Dengan demikian, Farhan mengaku optimis seluruh lembaga penyiaran televisi teresterial akan menggunakan frekuensi dengan lebih efisien, sehingga akan tersedia digital deviden di frekuensi 700 MHz.
“Keuntungan bagi kita adalah, digital deviden di frekuensi tersebut menambah kapasitas dan kecepatan koneksi internet dengan signifikan yang bisa digunakan di semua sektor. Bayangkan akses internet dengan dua kali lebih cepat 30 persen lebih murah. Jadi dari klaster penyiaran di Omnibuslaw, dalam dua tahun kedepan kita semua akan mendapat benefit yang besar,” katanya.
Farhan menerangkan, lembaga penyiaran saat ini berada dalam manuver kurang efisien dengan menggunakan pita lebar yg tidak efisien.
“Pada saat bersamaan teknologi dan trend pasar pesawat penerima (pesawat tv sampai HP) sudah menggunakan teknologi digital dan hampir tidak ada pabrik elektronik yg masih memproduksi pesawat televisi analog. Jadi hijrah ke digital ini keniscayaan,” terangnya.
Farhan memastikan digitalisasi ini akan disuport setiap unsur di daerah terutama di perkotaan dan menjadi kebutuhan masyarakat.
“Memang benar bahwa ada masyarakat yang belum mampu memiliki pesawat televisi digital. Tetapi dengan subsidi set top box untuk jutaan pemilik pesawat televisi analog, maka pemerataan tayangan akan lebih memungkinkan terjadi,” ungkapnya.
Omnibuslaw RUU Ciptaker dinilai bertujuantujuan memudahkan usaha, investasi dan membuka lapangan pekerjaan. Namun, Farhan memastikan tidak semua bidang dibuka bebas. Di sektor media, kepemilikan asing maksimal hanya 20 persen, untuk ektor pendidikan semua kembali ke norma awal.
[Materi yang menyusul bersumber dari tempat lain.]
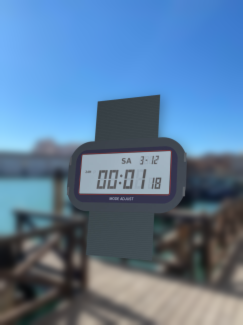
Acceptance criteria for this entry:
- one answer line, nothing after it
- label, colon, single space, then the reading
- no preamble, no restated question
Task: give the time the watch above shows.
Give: 0:01:18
“Masalah ketenaga kerjaan, memang melemahkan daya tawar pekerja, tetapi bukan berarti membuat pekerja jadi tidak sejahtera. Bahkan peluang maju bersama jadi besar. Namun bagaimana pun saya mendorong kelompok pekerja dan professional mengambil sikap kritis karena kita tidak mau RUU Ciptaker ini dianggap sebagai monopoli para pemilik modal. Ruang – ruang ekspresi, kebebasan berpendapat dan demokrasi bahkan lebih dibuka,” tambahnya. (Jbr2)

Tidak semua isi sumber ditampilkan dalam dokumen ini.